Week 7 - Spatial Set-up and Audiences by Gwyn
Gwyn writes about week 7
This week we were invited to return to the fictional work we designed in week 5, tasked with thinking about the audience set-up.
Thinking about audiences is perhaps our major commonality (in my opinion); the communal meeting point between three different artists with three different approaches from three different lived and artistic experiences.
The fictional work we returned to was Resist - the work inspired by and would live-inside-of/with/refer-to/support/grow-out-of ‘1880 That’ by Christine Sun Kim and Thomas Mader.
We took to mapping the exhibition in Neuadd Eleanor. Anna guided this from memory and photos. We recreated the 11 stations out of the objects in the room - tables, chairs, clothes, badminton net poles, and yoga mats.
Anna gave us a tour, highlighting how the artefacts took different shapes and their meanings, and how some of them created sounds. We talked about how these sounds could be experienced by Deaf audiences.
Over the week we created scores using the room and its objects which is how we imagined the audience would experience the work - through a multiple sensory experience - vibrations, sight, touch, composing their own experience….
We incorporated the previous week’s tasks and outcomes:
Vibrations
Resistance
Breaking the space
Lightness
Sensation
Non-stopping
Objects
In relation (to each other)
Some new tasks we added in were:
(Chair) View Points
Room sound composition (inspired by Rachel Tess’s sound score using the room and the objects it contains for people lying down) We found the vibrations from the wonderfully sprung floor offered us a way to experience sound in new ways when lying down.
We each had a go at setting the space with the other two aiding their experience of the space, which they had created. It led to composition, stories, fraughtness, pleasure, excitement, sensory overload, a sense of how a looping structure could work and discussions on consent.
We got to test ideas with a few local dance colleagues, in the open space session. These are always a highlight, take us in new directions but also suggests or reaffirms the direction we are going….

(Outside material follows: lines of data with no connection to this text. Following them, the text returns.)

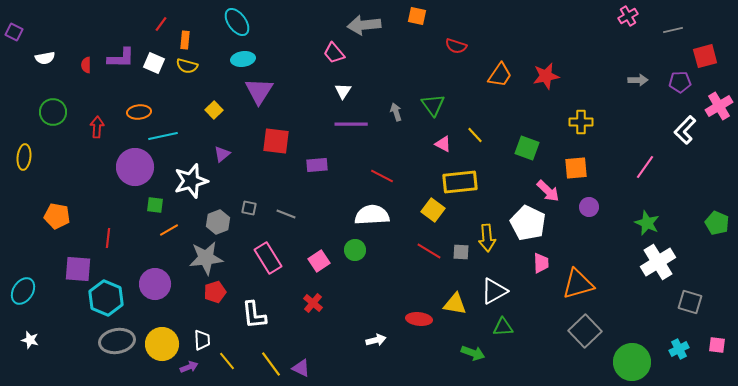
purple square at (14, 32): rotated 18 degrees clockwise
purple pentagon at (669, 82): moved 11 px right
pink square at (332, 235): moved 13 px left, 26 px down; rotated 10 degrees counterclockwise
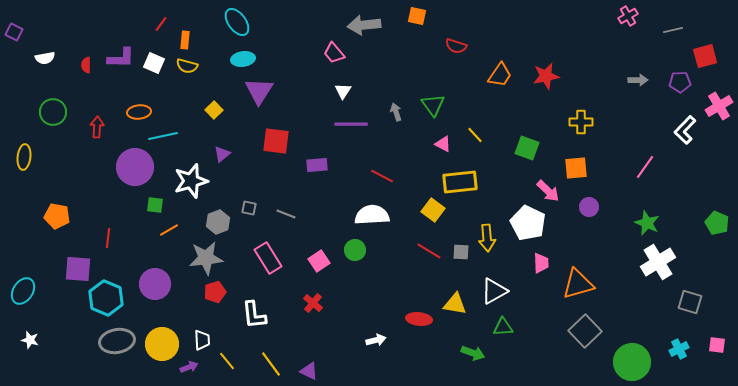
purple triangle at (301, 368): moved 8 px right, 3 px down
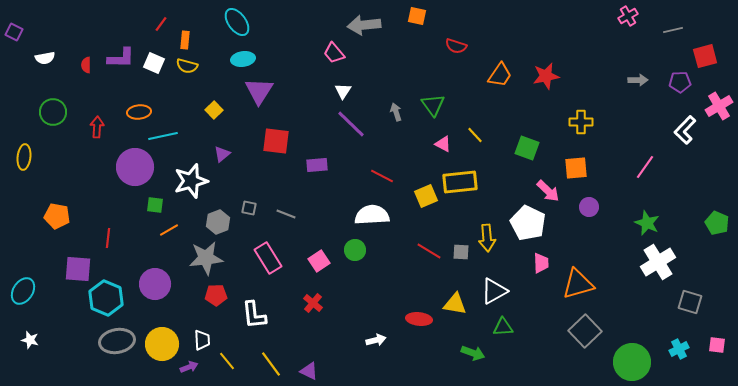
purple line at (351, 124): rotated 44 degrees clockwise
yellow square at (433, 210): moved 7 px left, 14 px up; rotated 30 degrees clockwise
red pentagon at (215, 292): moved 1 px right, 3 px down; rotated 15 degrees clockwise
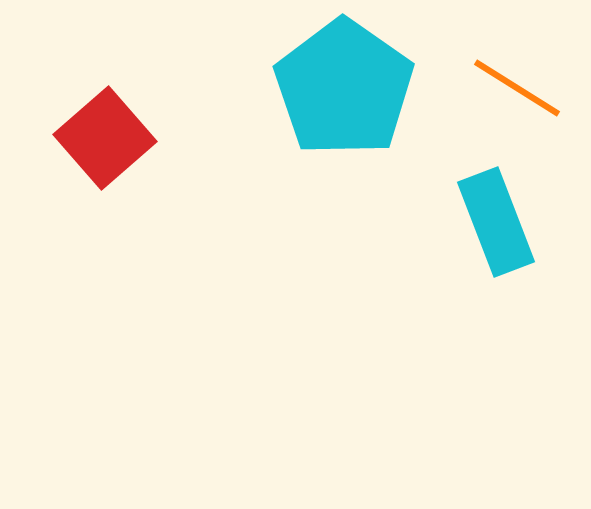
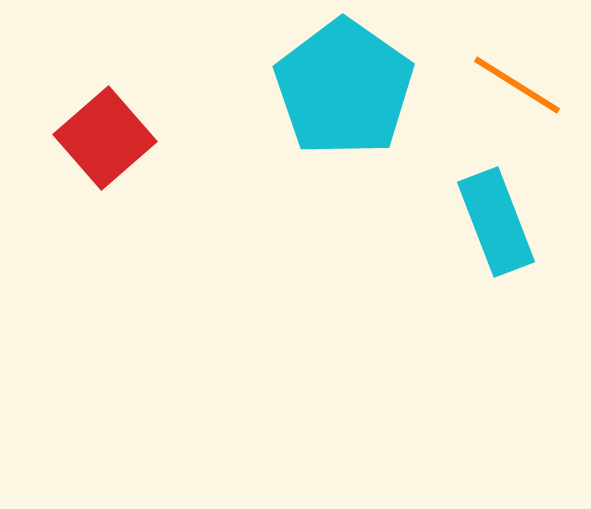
orange line: moved 3 px up
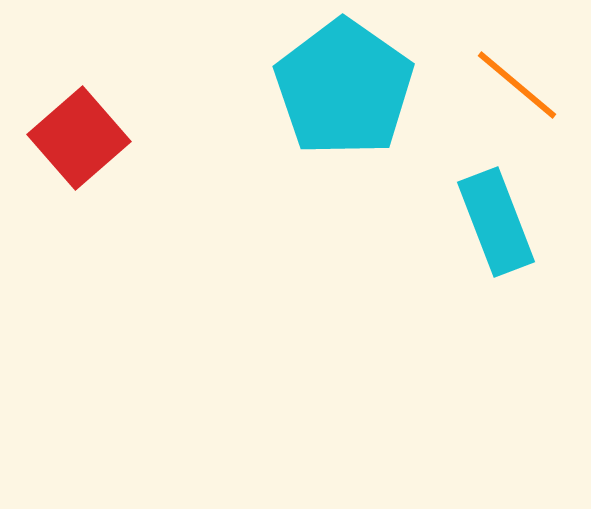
orange line: rotated 8 degrees clockwise
red square: moved 26 px left
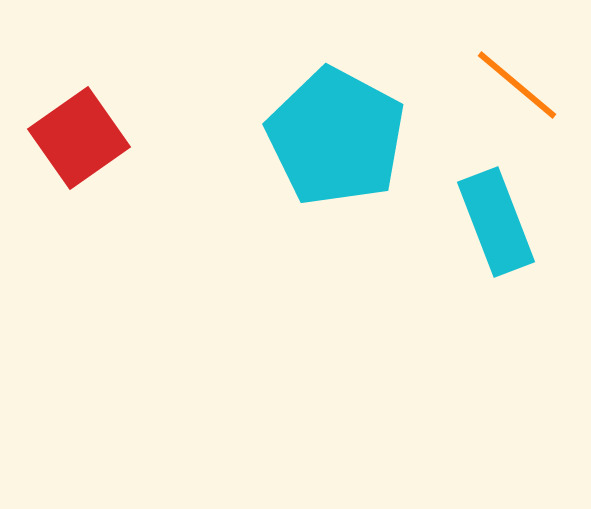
cyan pentagon: moved 8 px left, 49 px down; rotated 7 degrees counterclockwise
red square: rotated 6 degrees clockwise
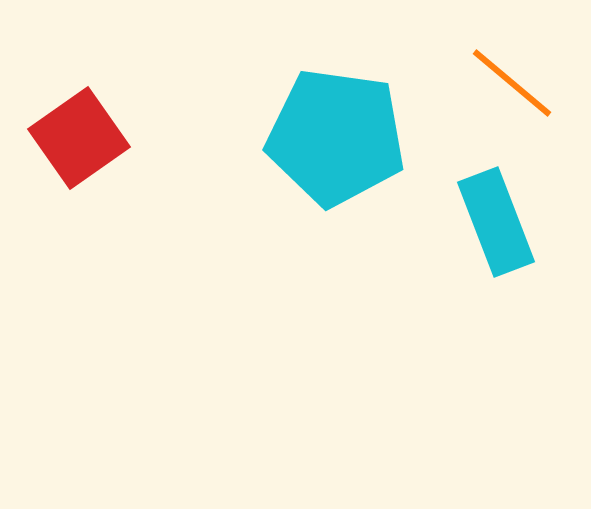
orange line: moved 5 px left, 2 px up
cyan pentagon: rotated 20 degrees counterclockwise
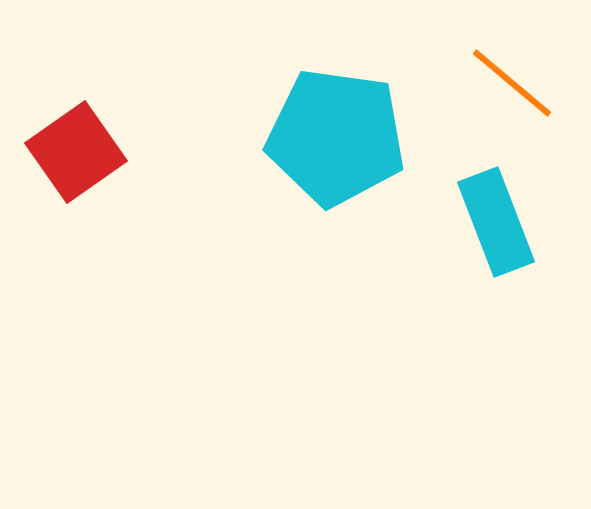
red square: moved 3 px left, 14 px down
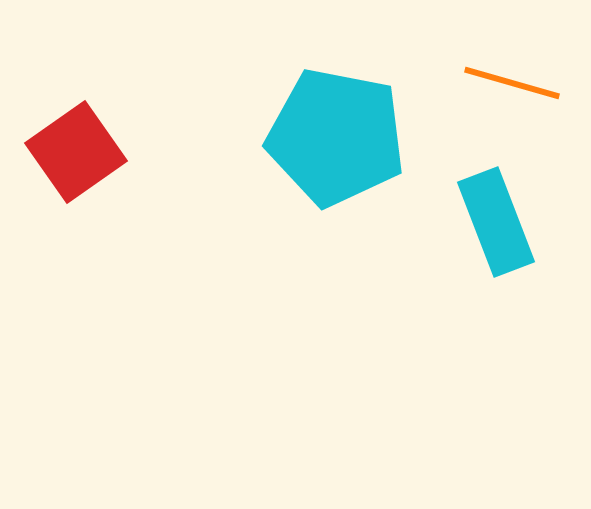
orange line: rotated 24 degrees counterclockwise
cyan pentagon: rotated 3 degrees clockwise
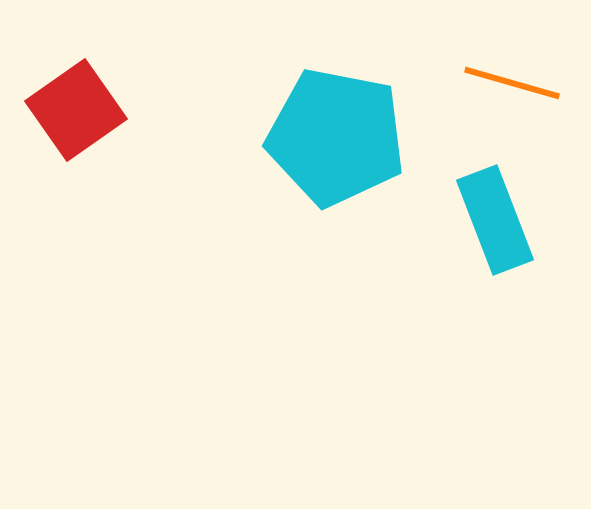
red square: moved 42 px up
cyan rectangle: moved 1 px left, 2 px up
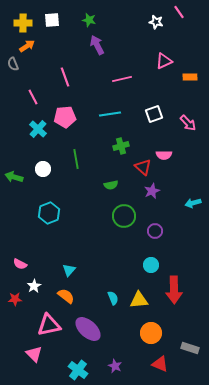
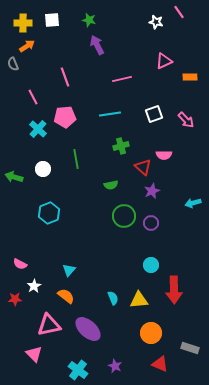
pink arrow at (188, 123): moved 2 px left, 3 px up
purple circle at (155, 231): moved 4 px left, 8 px up
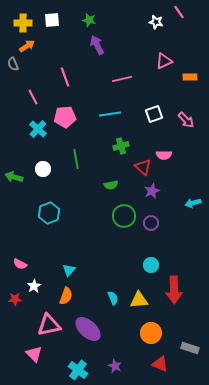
orange semicircle at (66, 296): rotated 72 degrees clockwise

We had to describe what the fictional work was like as fictional audience members, answering a series of questions:
What did you feel on arrival?
What was your experience?
How were your access requirements met?
What was the atmosphere /feeling?
What were you drawn to?
What emotions came up for you?
Who else was in the audience?
These are the kinds of questions we ask all the time. This week has put them into focus. With the exception of one thing:
Consent.
This is layered over how we are thinking about each other, the work, the performers we will work with and the audiences that will experience it.
A couple of questions arose for me, which, thinking back, can be asked about the whole experience of being in a collective - What happens when you don’t get what you hoped for? Is it just as good? Do you miss what you didn’t get or is what you got better?